Saturday, January 9, 2021

One way to fix Failed to run web job error on Azure App Service

If you have just updated web job (see the following related articles: Upload WebJob to Azure App service with predefined schedule and How to remove Azure web job via Azure RM PowerShell) you may face with the following issue: when you will try to run updated web job you will get the error “Failed to run web job”. The problem is that error notification won’t contain any description and it will be hard to find the actual reason of this problem. In this article I will describe one of the reasons.

When web job is started it creates special lock file triggeredJob.lock in /data/jobs/triggered/{webJobName} folder of SCM site. You may check it if will connect to the site via FTP:

In the same folder there will be sub folders with timestamps which correspond to webjob runs. In these sub folders you will find output logs of each web job run – the same logs which are shown in Azure portal > App service > Web jobs > Logs. The purpose of this triggeredJob.lock file is to prevent launch of second instance of web job when previous instance didn’t finish yet. And the problem is that if during update web job was running this lock file may not be successfully deleted. As result when you will try to run updated version of web job you will get “Failed to run web job” error.

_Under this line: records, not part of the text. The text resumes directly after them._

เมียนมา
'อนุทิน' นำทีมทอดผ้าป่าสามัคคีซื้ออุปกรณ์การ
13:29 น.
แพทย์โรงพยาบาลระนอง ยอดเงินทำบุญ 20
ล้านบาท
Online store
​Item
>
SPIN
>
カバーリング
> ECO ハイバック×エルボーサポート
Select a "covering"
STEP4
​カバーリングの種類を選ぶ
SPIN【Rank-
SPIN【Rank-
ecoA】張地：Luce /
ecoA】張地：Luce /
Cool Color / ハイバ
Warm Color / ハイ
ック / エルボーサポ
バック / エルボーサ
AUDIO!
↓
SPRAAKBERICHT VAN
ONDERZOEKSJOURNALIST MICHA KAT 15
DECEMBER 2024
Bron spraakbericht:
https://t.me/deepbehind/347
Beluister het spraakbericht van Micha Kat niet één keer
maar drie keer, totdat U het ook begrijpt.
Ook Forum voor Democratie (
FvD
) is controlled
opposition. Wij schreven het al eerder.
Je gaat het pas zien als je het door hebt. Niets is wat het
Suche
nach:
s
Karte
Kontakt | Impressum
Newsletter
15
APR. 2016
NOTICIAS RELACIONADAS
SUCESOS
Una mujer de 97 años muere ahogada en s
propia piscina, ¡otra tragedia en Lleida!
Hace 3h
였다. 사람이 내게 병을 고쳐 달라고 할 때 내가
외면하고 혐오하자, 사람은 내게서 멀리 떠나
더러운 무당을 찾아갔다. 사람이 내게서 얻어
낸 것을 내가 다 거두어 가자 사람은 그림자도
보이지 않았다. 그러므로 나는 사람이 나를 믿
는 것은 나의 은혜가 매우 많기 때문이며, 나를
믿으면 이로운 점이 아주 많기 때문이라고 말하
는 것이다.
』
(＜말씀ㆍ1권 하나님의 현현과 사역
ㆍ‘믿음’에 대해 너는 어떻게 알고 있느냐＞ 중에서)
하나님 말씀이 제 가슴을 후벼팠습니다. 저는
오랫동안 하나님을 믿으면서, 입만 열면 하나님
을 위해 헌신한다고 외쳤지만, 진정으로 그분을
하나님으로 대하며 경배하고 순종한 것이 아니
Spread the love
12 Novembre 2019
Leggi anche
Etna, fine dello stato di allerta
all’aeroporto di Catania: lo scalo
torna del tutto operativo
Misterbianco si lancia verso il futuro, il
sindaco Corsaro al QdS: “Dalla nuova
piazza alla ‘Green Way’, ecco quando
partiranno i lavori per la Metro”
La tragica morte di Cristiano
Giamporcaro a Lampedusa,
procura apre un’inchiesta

Solution will be to delete this file manually. However it is also not that straightforward. If you will try to remove it from FTP client you will get error

“The process cannot access the file because it is being used by another process”:

In order to delete it we need to stop both App Service and SCM site. Note that it is mandatory to stop both sites – if you will only stop App Service from Azure portal triggeredJob.lock will be still used by the process. Stopping of SCM site is more tricky than App Service. The process is described here: Full stopping a Web App. You need to go to Resource Explorer (azure.com) and select your App service. After that in JSON view on the right side click Edit and do 2 things:

  1. Change “state” from “Running” to “Stopped” – this is the same as if you would stop App service form Azure portal
  2. Find “scmSiteAlsoStopped” property and set it from “false” to “true” – it will stop SCM file

After that click PUT button on the top. It will stop both sites and you will be able to delete triggeredJob.lock now. Then go to Azure portal and start App service – it will start both sites. After all these steps you should be able to run web job again.